## Records for this task
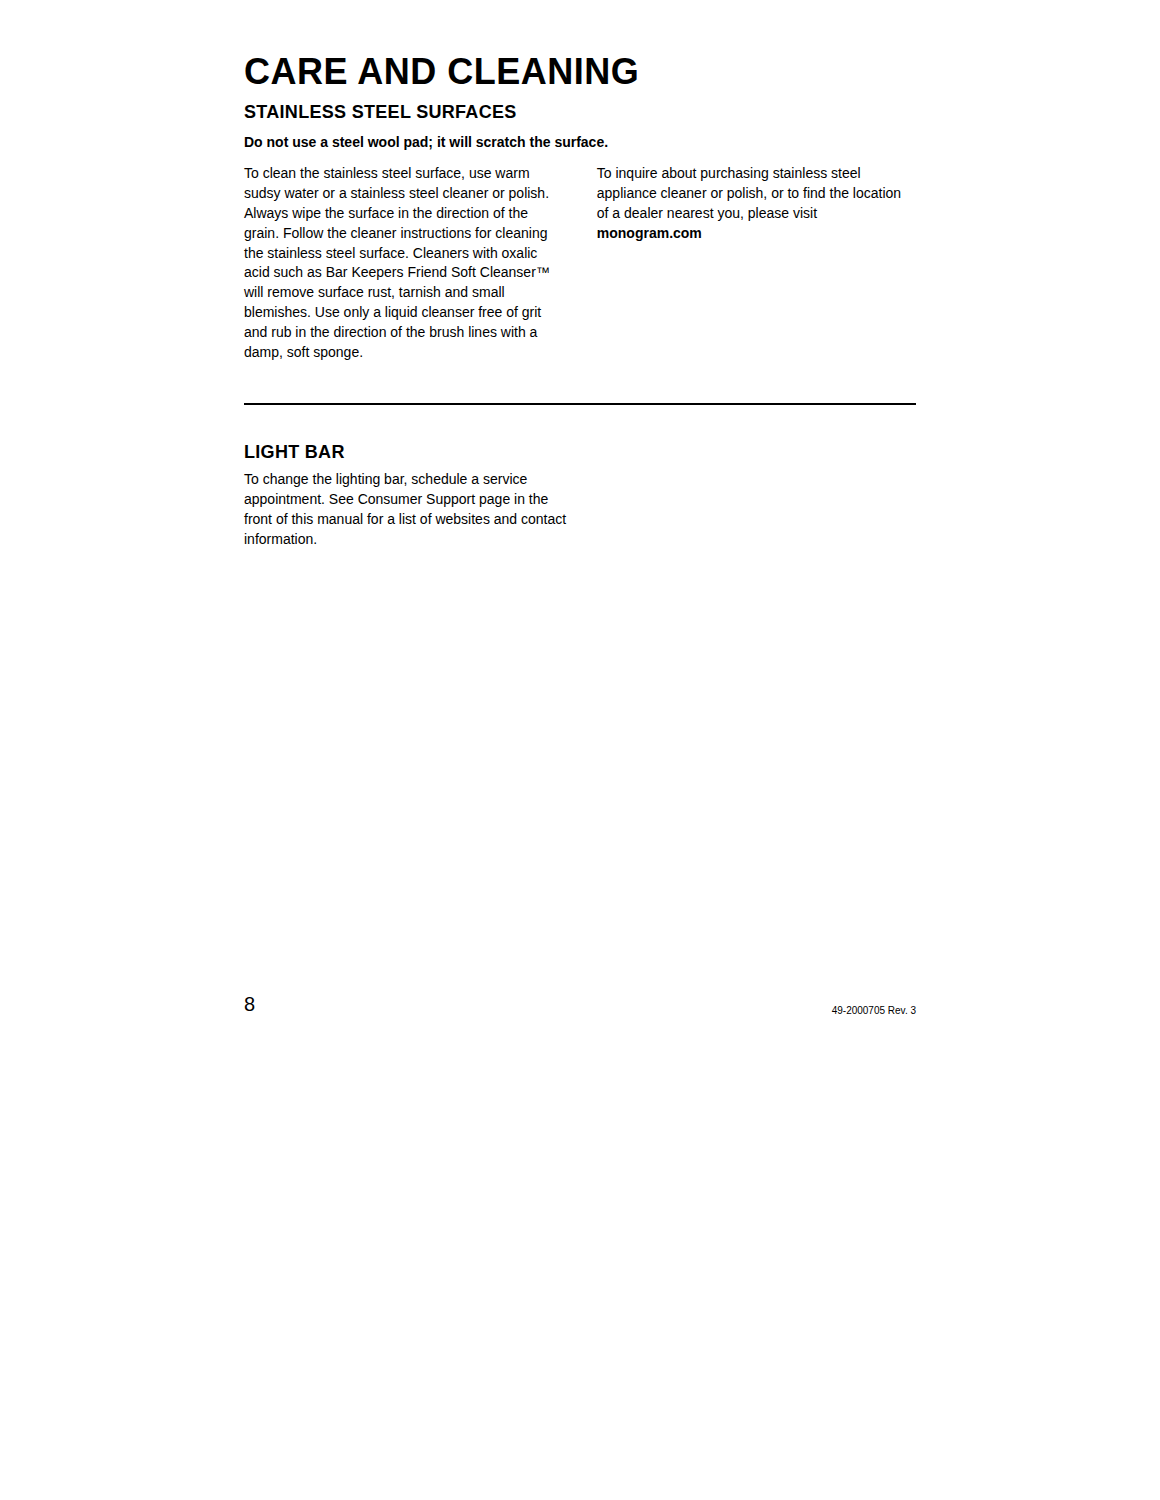CARE AND CLEANING
STAINLESS STEEL SURFACES
Do not use a steel wool pad; it will scratch the surface.
To clean the stainless steel surface, use warm sudsy water or a stainless steel cleaner or polish. Always wipe the surface in the direction of the grain. Follow the cleaner instructions for cleaning the stainless steel surface. Cleaners with oxalic acid such as Bar Keepers Friend Soft Cleanser™ will remove surface rust, tarnish and small blemishes. Use only a liquid cleanser free of grit and rub in the direction of the brush lines with a damp, soft sponge.
To inquire about purchasing stainless steel appliance cleaner or polish, or to find the location of a dealer nearest you, please visit monogram.com
LIGHT BAR
To change the lighting bar, schedule a service appointment. See Consumer Support page in the front of this manual for a list of websites and contact information.
8 49-2000705 Rev. 3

## Problem to solve
Output only the count of lines in the data containing "cleaner".

## Solution
2